Ketika kita memahami usul an-nahwi berati kita faham akan metodologi yang digunakan oleh ulama dalam menggagas sebuah teori yang matang dan siap untuk diapalikasikan dalam sebuah teks, baik yang terkait bacaan yang fushah ataupun kebenaran susunan uslub saat menulis atau ta‘bir. Nah sering kita jumpai bentuk kata atau susunan sebuah kalimat yang tidak sesuai dengan kaidah yang sudah disepakati oleh para ulama. Misalnya kata كل, kata ini telah disepakati untuk tidak bisa dimasuki ال , namun Abu Ali al-Farisi memberanikan diri melakukan rekonstruksi terhadap kesepakatan tersebut. Beliau melakukan analisa dengan menggunakan metode analogi terhadap kata كل yang selalu butuh pada مضاف اليه dengan مضاف pada kata yang lain. Ketika مضاف pada kata yang lain bisa dimasuki ال ketika مضاف اليه dibuang, maka sudah tentu كل bisa dimasuki ال jika مضاف اليه nya di buang.

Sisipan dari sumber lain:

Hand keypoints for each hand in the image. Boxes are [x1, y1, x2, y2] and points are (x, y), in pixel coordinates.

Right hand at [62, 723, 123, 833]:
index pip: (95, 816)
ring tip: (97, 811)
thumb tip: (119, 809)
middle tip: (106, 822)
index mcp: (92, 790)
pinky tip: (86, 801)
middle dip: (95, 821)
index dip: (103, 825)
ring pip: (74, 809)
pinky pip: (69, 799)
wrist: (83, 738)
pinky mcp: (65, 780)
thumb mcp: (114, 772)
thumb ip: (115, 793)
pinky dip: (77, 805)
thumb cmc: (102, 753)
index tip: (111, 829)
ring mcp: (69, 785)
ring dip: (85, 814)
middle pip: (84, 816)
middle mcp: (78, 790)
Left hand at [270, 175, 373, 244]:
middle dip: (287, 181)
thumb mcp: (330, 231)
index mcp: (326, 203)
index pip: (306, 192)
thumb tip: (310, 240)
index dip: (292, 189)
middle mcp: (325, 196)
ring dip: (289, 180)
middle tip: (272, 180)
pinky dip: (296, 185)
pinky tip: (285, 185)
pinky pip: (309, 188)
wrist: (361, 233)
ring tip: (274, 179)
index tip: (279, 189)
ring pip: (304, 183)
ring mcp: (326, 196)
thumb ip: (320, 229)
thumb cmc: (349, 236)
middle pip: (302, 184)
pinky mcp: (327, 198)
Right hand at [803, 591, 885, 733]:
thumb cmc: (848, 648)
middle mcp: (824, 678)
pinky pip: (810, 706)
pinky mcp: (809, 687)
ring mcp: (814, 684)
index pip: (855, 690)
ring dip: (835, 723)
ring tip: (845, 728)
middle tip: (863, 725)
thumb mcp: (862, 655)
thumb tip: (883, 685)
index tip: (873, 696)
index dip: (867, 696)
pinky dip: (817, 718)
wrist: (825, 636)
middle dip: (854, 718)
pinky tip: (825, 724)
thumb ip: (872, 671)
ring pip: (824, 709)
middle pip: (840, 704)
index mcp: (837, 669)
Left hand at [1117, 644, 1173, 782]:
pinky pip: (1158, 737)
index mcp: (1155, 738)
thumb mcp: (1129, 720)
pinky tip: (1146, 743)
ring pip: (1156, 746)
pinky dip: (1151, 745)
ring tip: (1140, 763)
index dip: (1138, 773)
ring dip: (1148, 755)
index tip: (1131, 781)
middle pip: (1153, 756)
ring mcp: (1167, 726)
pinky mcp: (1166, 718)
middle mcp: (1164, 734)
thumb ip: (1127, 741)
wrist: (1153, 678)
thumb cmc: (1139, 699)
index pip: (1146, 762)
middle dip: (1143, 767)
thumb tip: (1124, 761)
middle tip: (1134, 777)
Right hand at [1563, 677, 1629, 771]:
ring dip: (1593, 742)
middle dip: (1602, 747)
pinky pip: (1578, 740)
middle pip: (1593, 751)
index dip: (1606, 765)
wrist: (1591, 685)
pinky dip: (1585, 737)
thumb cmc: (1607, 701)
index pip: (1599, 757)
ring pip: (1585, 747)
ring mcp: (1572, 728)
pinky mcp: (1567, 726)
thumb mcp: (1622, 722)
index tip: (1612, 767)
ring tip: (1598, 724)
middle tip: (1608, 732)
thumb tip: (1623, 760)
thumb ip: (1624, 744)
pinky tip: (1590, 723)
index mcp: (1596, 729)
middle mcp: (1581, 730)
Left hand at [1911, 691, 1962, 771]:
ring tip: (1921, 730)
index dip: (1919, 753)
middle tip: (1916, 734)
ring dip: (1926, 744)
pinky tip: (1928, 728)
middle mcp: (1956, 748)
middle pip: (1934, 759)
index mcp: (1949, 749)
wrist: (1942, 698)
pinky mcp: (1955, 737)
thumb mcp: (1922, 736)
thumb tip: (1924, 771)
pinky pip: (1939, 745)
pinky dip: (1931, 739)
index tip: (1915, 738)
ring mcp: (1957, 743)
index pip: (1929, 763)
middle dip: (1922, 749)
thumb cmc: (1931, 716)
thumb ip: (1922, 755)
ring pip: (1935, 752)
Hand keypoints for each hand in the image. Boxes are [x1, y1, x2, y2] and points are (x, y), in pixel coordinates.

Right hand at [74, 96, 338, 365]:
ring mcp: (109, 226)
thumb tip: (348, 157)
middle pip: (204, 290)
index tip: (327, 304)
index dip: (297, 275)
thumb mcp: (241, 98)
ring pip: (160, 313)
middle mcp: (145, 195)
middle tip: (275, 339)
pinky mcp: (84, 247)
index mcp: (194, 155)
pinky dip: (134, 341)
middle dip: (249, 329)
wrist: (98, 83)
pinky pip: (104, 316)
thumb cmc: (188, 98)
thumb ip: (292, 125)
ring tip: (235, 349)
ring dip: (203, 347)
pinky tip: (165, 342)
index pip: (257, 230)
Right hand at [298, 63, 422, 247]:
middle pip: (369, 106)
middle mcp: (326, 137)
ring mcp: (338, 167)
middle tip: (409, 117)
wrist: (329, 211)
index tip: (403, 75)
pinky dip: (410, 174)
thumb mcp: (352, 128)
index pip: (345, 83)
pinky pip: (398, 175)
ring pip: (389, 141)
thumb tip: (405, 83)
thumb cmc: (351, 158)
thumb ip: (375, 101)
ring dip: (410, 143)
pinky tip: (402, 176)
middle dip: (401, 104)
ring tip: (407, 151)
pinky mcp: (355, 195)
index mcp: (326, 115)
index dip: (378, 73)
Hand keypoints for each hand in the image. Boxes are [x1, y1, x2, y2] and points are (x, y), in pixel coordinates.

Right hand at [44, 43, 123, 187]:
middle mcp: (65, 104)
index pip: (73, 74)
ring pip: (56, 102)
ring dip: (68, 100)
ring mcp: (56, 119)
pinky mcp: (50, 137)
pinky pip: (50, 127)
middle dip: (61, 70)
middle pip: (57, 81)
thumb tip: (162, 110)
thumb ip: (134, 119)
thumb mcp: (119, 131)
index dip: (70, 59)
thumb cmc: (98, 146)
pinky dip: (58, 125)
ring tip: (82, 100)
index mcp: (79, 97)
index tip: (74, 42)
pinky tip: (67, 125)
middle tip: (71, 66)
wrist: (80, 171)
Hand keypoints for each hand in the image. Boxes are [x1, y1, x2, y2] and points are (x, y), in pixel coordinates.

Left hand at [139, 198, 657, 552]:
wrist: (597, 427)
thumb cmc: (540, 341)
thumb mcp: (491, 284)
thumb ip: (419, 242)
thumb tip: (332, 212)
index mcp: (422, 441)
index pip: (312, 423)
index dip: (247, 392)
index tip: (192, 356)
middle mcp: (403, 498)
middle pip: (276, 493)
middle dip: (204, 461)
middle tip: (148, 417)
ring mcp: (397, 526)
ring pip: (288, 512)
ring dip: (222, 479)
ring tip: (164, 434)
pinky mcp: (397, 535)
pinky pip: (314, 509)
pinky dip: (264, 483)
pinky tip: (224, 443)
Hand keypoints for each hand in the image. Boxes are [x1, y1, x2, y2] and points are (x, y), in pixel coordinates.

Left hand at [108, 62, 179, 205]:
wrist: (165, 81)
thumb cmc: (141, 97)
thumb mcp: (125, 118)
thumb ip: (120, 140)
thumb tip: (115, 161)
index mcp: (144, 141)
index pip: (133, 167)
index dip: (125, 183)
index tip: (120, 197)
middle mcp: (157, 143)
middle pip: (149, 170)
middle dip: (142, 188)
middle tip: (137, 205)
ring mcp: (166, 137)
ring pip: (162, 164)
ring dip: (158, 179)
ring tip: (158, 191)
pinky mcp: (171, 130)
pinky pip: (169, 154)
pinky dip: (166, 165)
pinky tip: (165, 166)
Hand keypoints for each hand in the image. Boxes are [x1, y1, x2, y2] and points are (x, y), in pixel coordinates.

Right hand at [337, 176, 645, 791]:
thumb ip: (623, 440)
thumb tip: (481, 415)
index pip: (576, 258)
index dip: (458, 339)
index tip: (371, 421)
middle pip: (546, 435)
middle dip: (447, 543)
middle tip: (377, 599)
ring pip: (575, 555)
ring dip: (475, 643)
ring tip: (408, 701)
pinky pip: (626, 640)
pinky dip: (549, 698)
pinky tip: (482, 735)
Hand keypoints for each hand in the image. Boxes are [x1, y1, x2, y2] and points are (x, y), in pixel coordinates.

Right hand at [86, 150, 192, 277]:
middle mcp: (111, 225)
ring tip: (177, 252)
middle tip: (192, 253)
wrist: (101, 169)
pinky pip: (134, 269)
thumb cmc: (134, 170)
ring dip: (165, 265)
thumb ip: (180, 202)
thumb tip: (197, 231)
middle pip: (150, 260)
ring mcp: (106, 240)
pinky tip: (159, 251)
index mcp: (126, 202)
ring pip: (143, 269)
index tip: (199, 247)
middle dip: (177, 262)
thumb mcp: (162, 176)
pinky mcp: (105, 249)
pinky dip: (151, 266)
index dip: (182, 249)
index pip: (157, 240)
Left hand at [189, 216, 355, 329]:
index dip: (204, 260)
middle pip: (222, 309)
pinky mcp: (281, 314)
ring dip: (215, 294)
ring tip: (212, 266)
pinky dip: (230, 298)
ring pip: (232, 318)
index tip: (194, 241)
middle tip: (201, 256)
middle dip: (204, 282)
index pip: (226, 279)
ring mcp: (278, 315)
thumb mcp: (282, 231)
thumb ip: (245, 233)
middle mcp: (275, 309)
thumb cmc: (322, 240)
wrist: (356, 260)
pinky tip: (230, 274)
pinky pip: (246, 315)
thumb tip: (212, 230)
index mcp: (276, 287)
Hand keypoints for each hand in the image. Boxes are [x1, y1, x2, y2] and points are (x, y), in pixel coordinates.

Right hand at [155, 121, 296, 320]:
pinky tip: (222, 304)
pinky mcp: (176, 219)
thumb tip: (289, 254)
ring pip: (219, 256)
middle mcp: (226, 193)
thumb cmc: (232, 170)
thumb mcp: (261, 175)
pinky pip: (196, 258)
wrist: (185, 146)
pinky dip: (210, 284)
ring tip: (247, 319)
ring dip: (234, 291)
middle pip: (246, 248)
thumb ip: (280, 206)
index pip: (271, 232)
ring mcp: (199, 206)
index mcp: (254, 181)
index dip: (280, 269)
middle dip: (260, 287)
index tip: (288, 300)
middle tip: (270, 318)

Bahkan menurut muhammad Mishbal dalam al-balaghah wal ushul, bahwa standar keberanian orang arab dalam mengolah kata adalah di titik beratkan pada pesan yang di sampaikan bukan pada kaidah nahwu yang sudah di sepakati. Sedangkan menurut Syauqi Dhaif bahwa para ulama klasik dalam membuat standar dalam kaidah nahwu dengan tujuan memberi kemudahan untuk mempelajari bahasa arab belum mencapai tujuan yang diharapkan. Sehingga beliau membuat trobosan baru dengan melakukan rekonstruksi dan dekonstruksi pada ushul an-nahwi lewat bukunya at-Tajdid an-Nahwi dan Taisir an-Nahwi at-Ta‘lîmî ma‘a nahji tajdîdihî sebagai solusi untuk mewujudkan kemudahan tersebut.
• Mengetahui penyebab ikhtilaf dikalangan nahwiyyin.
Sudah menjadi rahasia umum para pengkaji gramatika Arab, bahwa kajian ilmu nahwu klasik maupun kontemporer banyak berangkat dari teori yang diproduksi oleh ulama klasik dari bashrah dan kufah. Bahkan menurut sebahagian ulama bahwa ijma adalah kesepakatan dua kubu tersebut dan menafikan yang lainnya. Masing-masing dari dua kubu tersebut terkadang memiliki pandangan yang berbeda dalam metode maupun epistemologi. Ketika terdapat perbedaan pada hal tersebut sudah tentu akan meniscayakan produk yang berbeda pula dalam menghasilkan sebuah teori. Nah dalam studi nahwu karya para ulama yang sudah instan, sering kita menemukan pendapat dan pandangan yang berbeda dalam membahas satu permasalahan. Dan latar belakang perbedaan tersebut akan bisa kita fahami dan maklumi jika kita menganalisa pemikiran mereka yang tidak akan terlepas dari kajian ushul an-nahwi.
• Berpegang teguh pada ketetapan kaidah dengan alasan yang jelas dan kuat tanpa taklid buta.
Dalam realitanya taklid meruapakan posisi yang meragukan dalam bidang apapun, tak terkecuali dalam mengadopsi dan mengaplikasikan kalam Arab. Ketika para pengkaji dan pengguna kalam arab hanya dengan mengandalkan ilmu nahwu tanpa disertai penguasaan dalam bidang ushulnya, akan berdampak kegamangan dan keraguan pada hati dan fikiran, serta sulit untuk meniscayakan kebenaran dan kesalahan terhadap sebuah kaidah atau pendapat. Sebagaimana sindiran al-Anbari, bahwa para pengkaji gramatika arab yang hanya menukil ilmu teoritis secara instant tanpa mengetahui alasan secara rasional hanya akan diliputi kebingungan yang tidak akan berkesudahan.